------ Text shown
Suddenly tired, old Miss Raby looks from fat terrified Feo to rigid unimaginative Colonel and realises she doesn’t like either of them. Miss Raby swishes out onto the terrace where she has an epiphany which echoes all the ones in this book of epiphanies:

In that moment of final failure, there had been vouchsafed to her a vision of herself, and she saw that she had lived worthily. She was conscious of a triumph over experience and earthly facts, a triumph magnificent, cold, hardly human, whose existence no one but herself would ever surmise. From the view-terrace she looked down on the perishing and perishable beauty of the valley, and, though she loved it no less, it seemed to be infinitely distant, like a valley in a star. At that moment, if kind voices had called her from the hotel, she would not have returned. ‘I suppose this is old age,’ she thought. ‘It’s not so very dreadful.’

But while she is having a transcendent moment, the two men close ranks against her. The Colonel is disgusted that Miss Raby has spoken so frankly to a member of the servant class, thus degrading him, and his entire class, in Feo’s eyes. Feo for his part is horrified because the scene was witnessed by plenty of the staff and some of the guests, the manager is hurrying to the scene, and there will be a great scandal.

The Colonel knows what to do. He takes Feo by the arm and with his other hand taps his forehead, indicating that Miss Raby is mad. Feo is pathetically grateful because the Colonel has found a way out of their dilemma whereby they are both redeemed and the blame falls entirely on the mad old lady.

Comment

I’m glad the entire volume ends on a realistic story as my incomprehension of some of the previous stories made me wonder if I was going mad.
------------
------ Records for the task
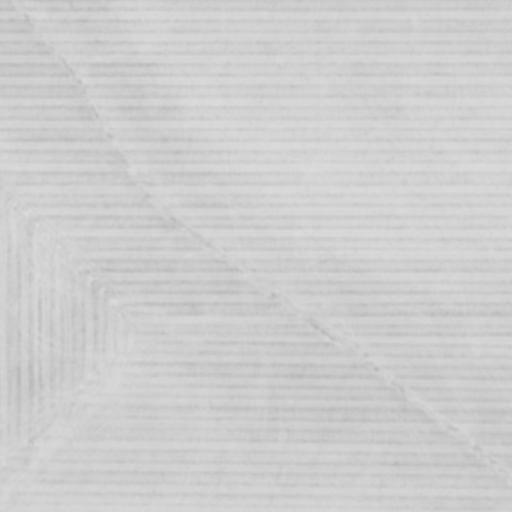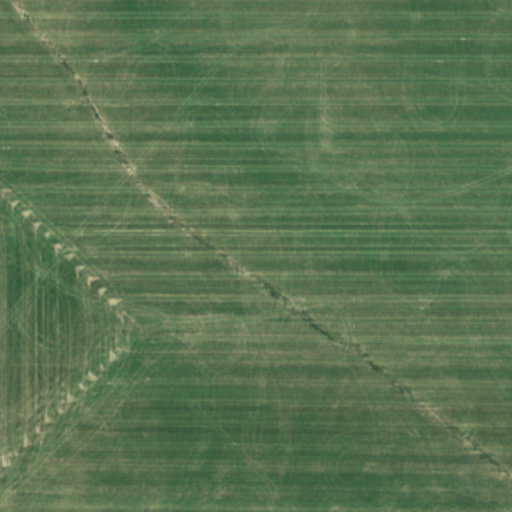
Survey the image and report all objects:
crop: (255, 255)
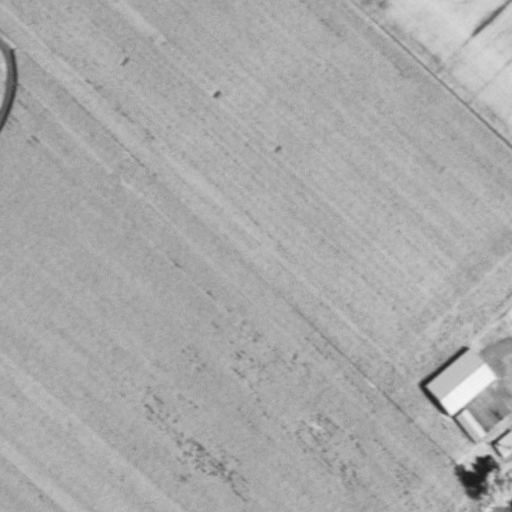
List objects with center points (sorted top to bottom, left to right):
building: (456, 380)
building: (467, 424)
building: (502, 443)
road: (498, 505)
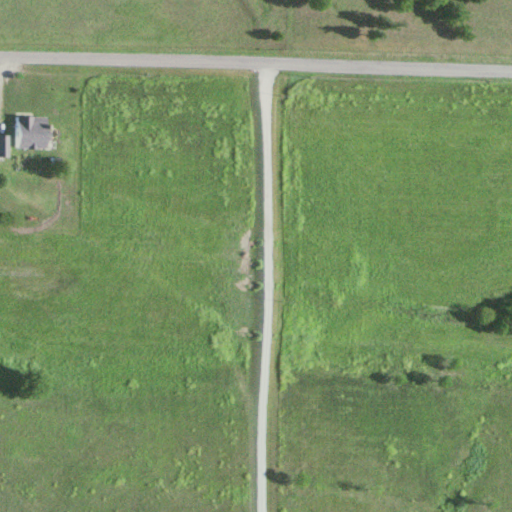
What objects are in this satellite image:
road: (256, 65)
building: (20, 133)
road: (263, 289)
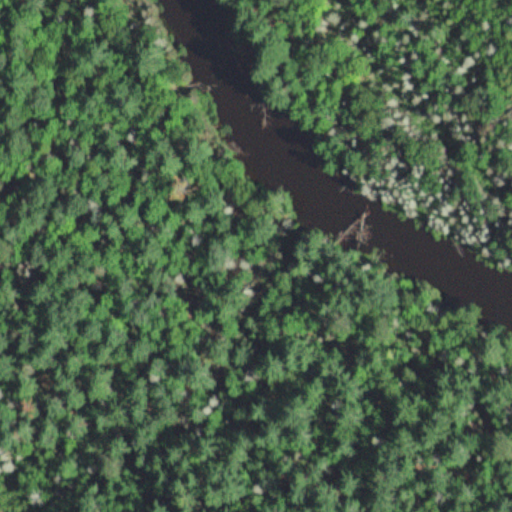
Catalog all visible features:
river: (334, 181)
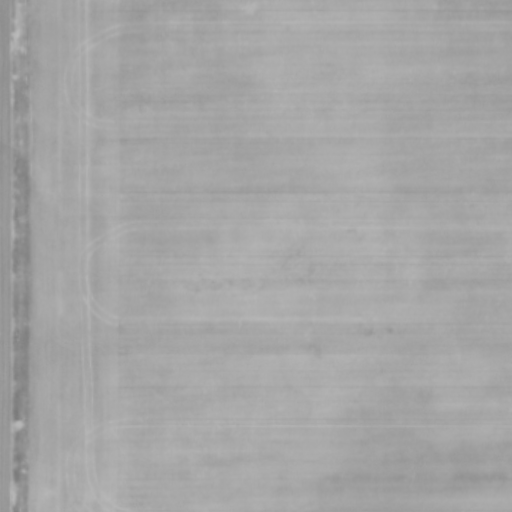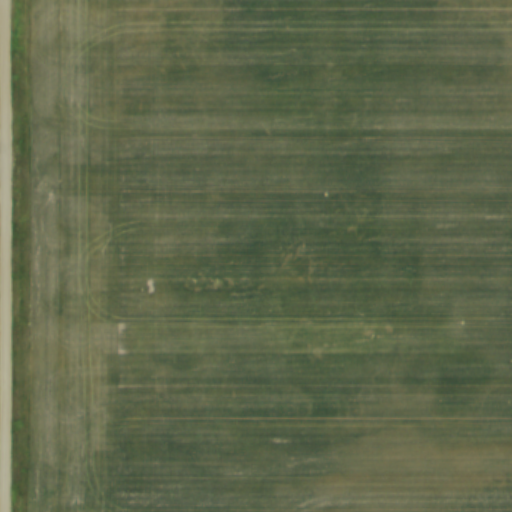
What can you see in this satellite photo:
road: (5, 256)
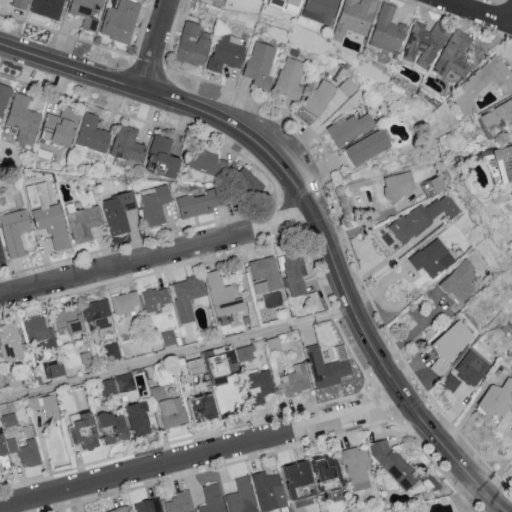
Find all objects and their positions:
building: (280, 3)
building: (19, 4)
building: (48, 8)
building: (319, 10)
road: (479, 11)
building: (88, 12)
building: (353, 17)
building: (121, 21)
building: (386, 30)
building: (191, 44)
building: (422, 44)
road: (156, 47)
building: (226, 52)
building: (455, 55)
building: (260, 64)
building: (290, 79)
building: (483, 82)
building: (319, 96)
building: (3, 98)
building: (23, 120)
building: (60, 127)
building: (348, 127)
building: (92, 134)
building: (125, 144)
building: (365, 147)
building: (159, 154)
building: (203, 161)
building: (243, 181)
building: (434, 183)
building: (396, 185)
building: (196, 203)
building: (153, 205)
road: (315, 205)
building: (116, 212)
building: (421, 218)
building: (84, 223)
building: (53, 225)
building: (15, 232)
road: (159, 258)
building: (430, 258)
building: (293, 273)
road: (408, 273)
building: (263, 274)
building: (458, 280)
building: (184, 295)
building: (220, 295)
building: (151, 298)
building: (122, 302)
building: (96, 315)
building: (65, 319)
building: (35, 331)
building: (168, 337)
building: (449, 340)
building: (8, 342)
building: (110, 350)
building: (243, 352)
road: (176, 358)
building: (219, 363)
building: (189, 367)
building: (324, 367)
building: (438, 367)
building: (50, 368)
building: (465, 372)
building: (295, 379)
building: (116, 384)
building: (0, 385)
building: (256, 386)
building: (157, 392)
building: (225, 396)
building: (493, 398)
building: (42, 406)
building: (196, 407)
building: (170, 411)
building: (132, 418)
building: (8, 419)
building: (92, 428)
building: (0, 449)
building: (24, 451)
road: (204, 456)
building: (355, 467)
building: (324, 468)
building: (279, 485)
building: (240, 496)
building: (211, 498)
building: (178, 502)
building: (140, 506)
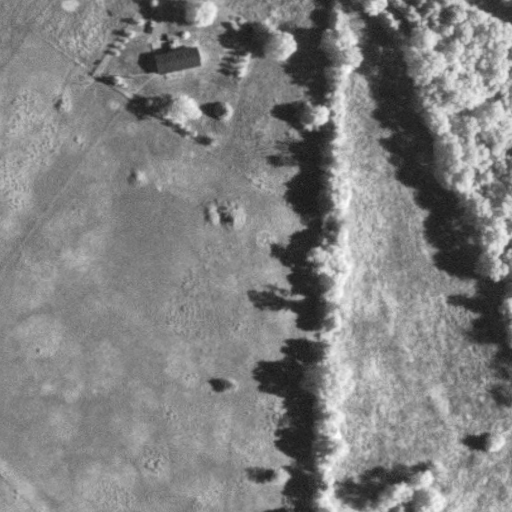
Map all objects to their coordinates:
road: (158, 24)
building: (177, 61)
road: (443, 113)
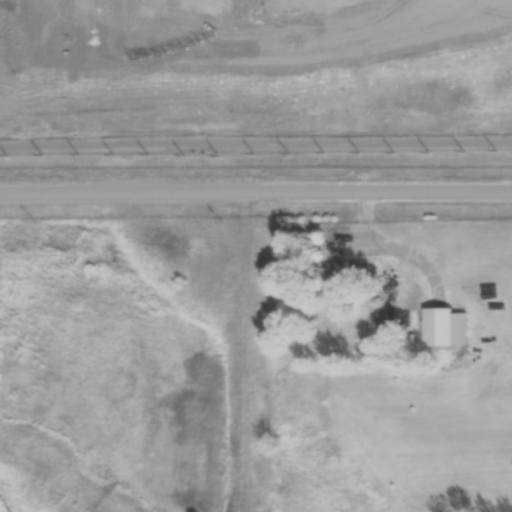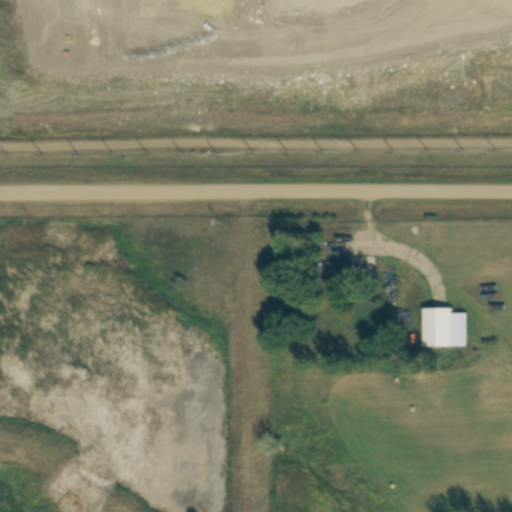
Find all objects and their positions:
landfill: (256, 54)
road: (256, 142)
road: (256, 192)
building: (344, 274)
building: (445, 329)
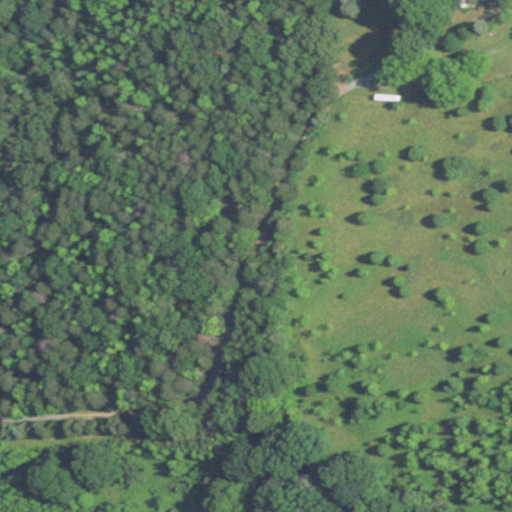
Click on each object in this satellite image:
building: (467, 2)
road: (251, 298)
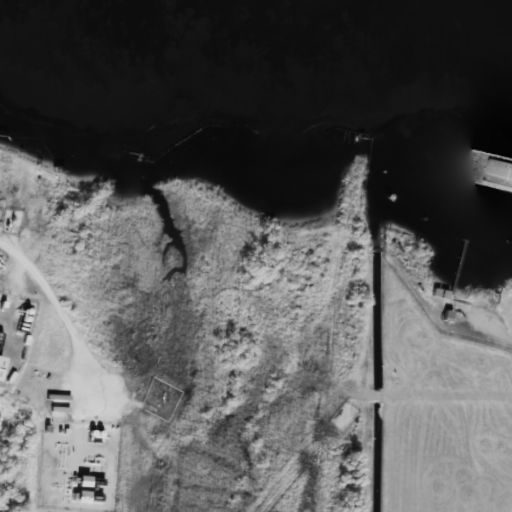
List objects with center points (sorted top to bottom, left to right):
building: (440, 293)
building: (83, 481)
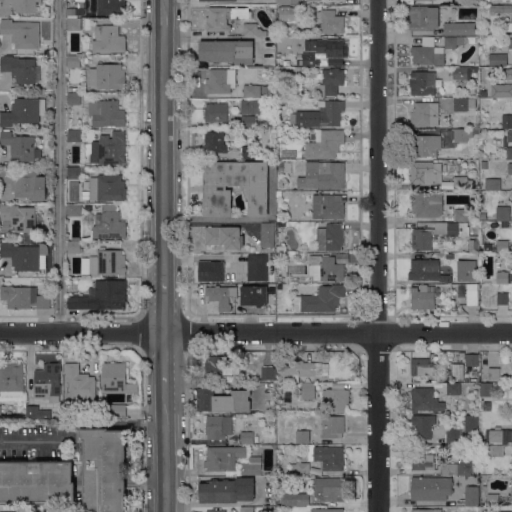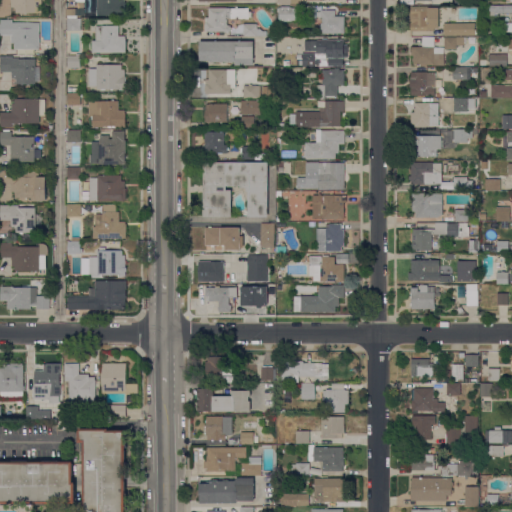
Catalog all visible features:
building: (218, 0)
building: (281, 1)
building: (285, 2)
building: (460, 2)
building: (80, 4)
building: (22, 6)
building: (26, 6)
building: (107, 6)
building: (105, 7)
building: (501, 8)
building: (71, 11)
building: (287, 12)
building: (290, 13)
building: (225, 17)
building: (423, 17)
building: (224, 18)
building: (424, 18)
building: (328, 20)
building: (329, 20)
building: (511, 22)
building: (72, 23)
building: (74, 24)
building: (249, 28)
building: (459, 28)
building: (252, 29)
building: (21, 33)
building: (21, 33)
building: (456, 33)
road: (218, 37)
building: (107, 39)
building: (108, 39)
building: (453, 41)
building: (509, 43)
building: (510, 44)
building: (327, 49)
building: (225, 51)
building: (228, 51)
building: (325, 52)
building: (427, 52)
building: (299, 55)
building: (426, 55)
building: (307, 58)
building: (496, 59)
building: (74, 60)
building: (498, 60)
building: (286, 62)
building: (299, 62)
building: (482, 62)
building: (19, 68)
building: (21, 69)
building: (475, 69)
building: (461, 72)
building: (461, 73)
building: (507, 73)
building: (507, 74)
building: (104, 75)
building: (108, 76)
building: (218, 80)
building: (220, 81)
building: (329, 81)
building: (330, 82)
building: (421, 82)
building: (422, 83)
building: (500, 89)
building: (250, 90)
building: (501, 90)
building: (259, 91)
building: (482, 93)
building: (74, 96)
building: (72, 98)
building: (281, 103)
building: (463, 103)
building: (464, 104)
building: (249, 106)
building: (251, 106)
building: (21, 111)
building: (23, 112)
building: (214, 112)
building: (216, 112)
building: (105, 113)
building: (107, 113)
building: (424, 113)
building: (320, 114)
building: (425, 114)
building: (319, 115)
building: (246, 120)
building: (506, 120)
building: (507, 121)
building: (247, 122)
building: (281, 125)
building: (461, 133)
building: (72, 135)
building: (74, 135)
building: (462, 135)
building: (508, 135)
building: (509, 136)
building: (213, 141)
building: (215, 142)
building: (323, 143)
building: (325, 143)
building: (426, 144)
building: (425, 145)
building: (20, 146)
building: (20, 146)
building: (108, 148)
building: (109, 149)
building: (248, 152)
building: (508, 152)
building: (509, 153)
building: (280, 165)
road: (164, 166)
road: (58, 167)
building: (510, 168)
building: (510, 168)
building: (72, 171)
building: (75, 172)
building: (424, 172)
building: (426, 173)
building: (321, 175)
building: (323, 176)
building: (18, 182)
building: (462, 182)
building: (25, 183)
building: (462, 183)
building: (491, 183)
building: (493, 184)
building: (234, 186)
building: (40, 187)
building: (105, 187)
building: (235, 187)
building: (107, 188)
building: (278, 194)
building: (426, 204)
building: (427, 204)
building: (111, 206)
building: (328, 206)
building: (328, 206)
building: (88, 208)
building: (72, 209)
building: (74, 210)
building: (501, 213)
building: (459, 214)
building: (502, 214)
building: (461, 215)
building: (19, 217)
building: (278, 217)
building: (19, 218)
building: (108, 223)
building: (109, 224)
building: (312, 224)
building: (436, 233)
building: (266, 234)
building: (436, 234)
building: (268, 235)
building: (223, 236)
building: (223, 237)
building: (329, 237)
building: (330, 237)
building: (472, 245)
building: (74, 246)
building: (502, 246)
building: (280, 252)
building: (287, 255)
road: (380, 255)
building: (24, 256)
building: (24, 256)
building: (104, 262)
building: (107, 263)
building: (256, 266)
building: (218, 267)
building: (325, 268)
building: (326, 268)
building: (209, 270)
building: (425, 270)
building: (427, 271)
building: (501, 276)
building: (502, 277)
building: (470, 293)
building: (252, 294)
building: (472, 294)
building: (219, 295)
building: (254, 295)
building: (100, 296)
building: (101, 296)
building: (221, 296)
building: (22, 297)
building: (420, 297)
building: (501, 297)
building: (24, 298)
building: (422, 298)
building: (319, 299)
building: (502, 299)
building: (320, 300)
road: (255, 332)
building: (461, 354)
road: (164, 356)
building: (316, 356)
building: (470, 359)
building: (472, 359)
building: (420, 366)
building: (213, 367)
building: (218, 367)
building: (421, 367)
building: (302, 370)
building: (266, 372)
building: (267, 372)
building: (474, 374)
building: (494, 374)
building: (114, 377)
building: (11, 379)
building: (116, 379)
building: (11, 380)
building: (46, 382)
building: (46, 383)
building: (78, 383)
building: (80, 385)
building: (452, 387)
building: (453, 388)
building: (484, 388)
building: (486, 389)
building: (306, 390)
building: (308, 391)
building: (333, 399)
building: (335, 399)
building: (424, 399)
building: (213, 400)
building: (223, 400)
building: (426, 400)
building: (0, 411)
building: (115, 411)
building: (282, 411)
building: (37, 412)
building: (469, 422)
building: (470, 423)
road: (121, 424)
building: (421, 425)
building: (423, 425)
building: (217, 426)
building: (331, 426)
building: (332, 426)
building: (218, 427)
building: (497, 427)
building: (451, 435)
building: (494, 435)
building: (245, 436)
building: (300, 436)
building: (302, 436)
building: (453, 436)
building: (498, 436)
building: (246, 437)
building: (256, 439)
building: (467, 440)
road: (43, 441)
building: (233, 441)
road: (165, 446)
building: (492, 449)
building: (494, 450)
building: (273, 456)
building: (222, 457)
building: (327, 457)
building: (328, 457)
building: (224, 458)
building: (421, 459)
building: (418, 464)
building: (252, 466)
building: (251, 467)
building: (455, 468)
building: (460, 468)
building: (104, 469)
building: (104, 469)
building: (300, 469)
building: (37, 482)
building: (326, 488)
building: (430, 488)
building: (431, 488)
building: (511, 488)
building: (329, 489)
building: (225, 490)
building: (227, 490)
building: (470, 495)
building: (511, 495)
building: (472, 496)
building: (294, 499)
building: (294, 499)
building: (493, 500)
building: (78, 507)
building: (253, 509)
building: (325, 509)
building: (328, 510)
building: (424, 510)
building: (426, 510)
building: (213, 511)
building: (216, 511)
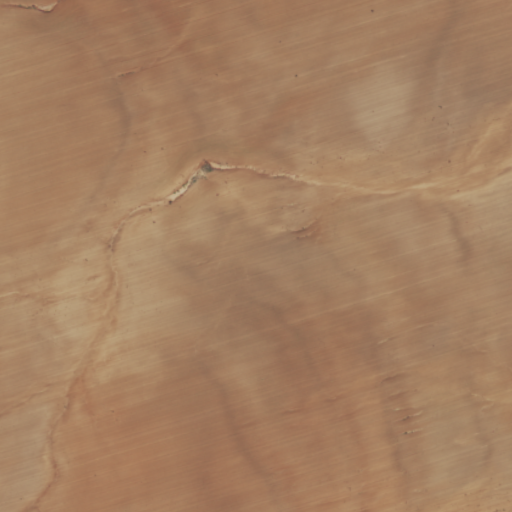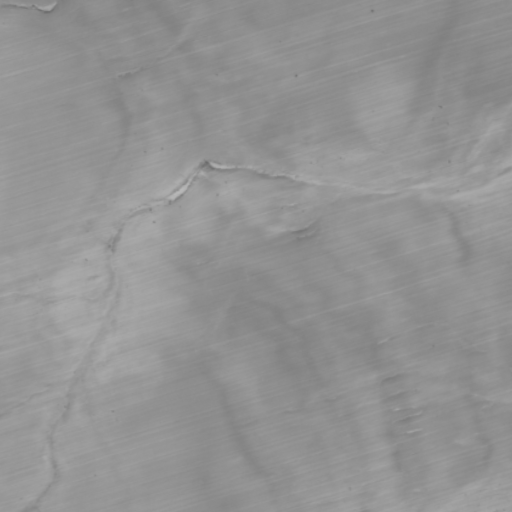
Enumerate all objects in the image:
road: (448, 487)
------------
_Things to do_:
a. Summarize the review excerpt in two sentences.
b. Select every line of the rows that contains the word "What", treating uppercase and lowercase as different.
The review excerpt and the rows come from separate, unrelated sources.

_Written responses_:
a. Miss Raby realizes she dislikes both Feo and the Colonel, goes out onto the terrace, and has a vision that she has lived worthily, which she takes calmly as old age. Meanwhile the Colonel, disgusted that she spoke frankly to a servant, taps his forehead to suggest she is mad, and Feo gratefully accepts this way out of the scandal, leaving all the blame on her.

b.
What objects are in this satellite image:
What can you see in this satellite photo:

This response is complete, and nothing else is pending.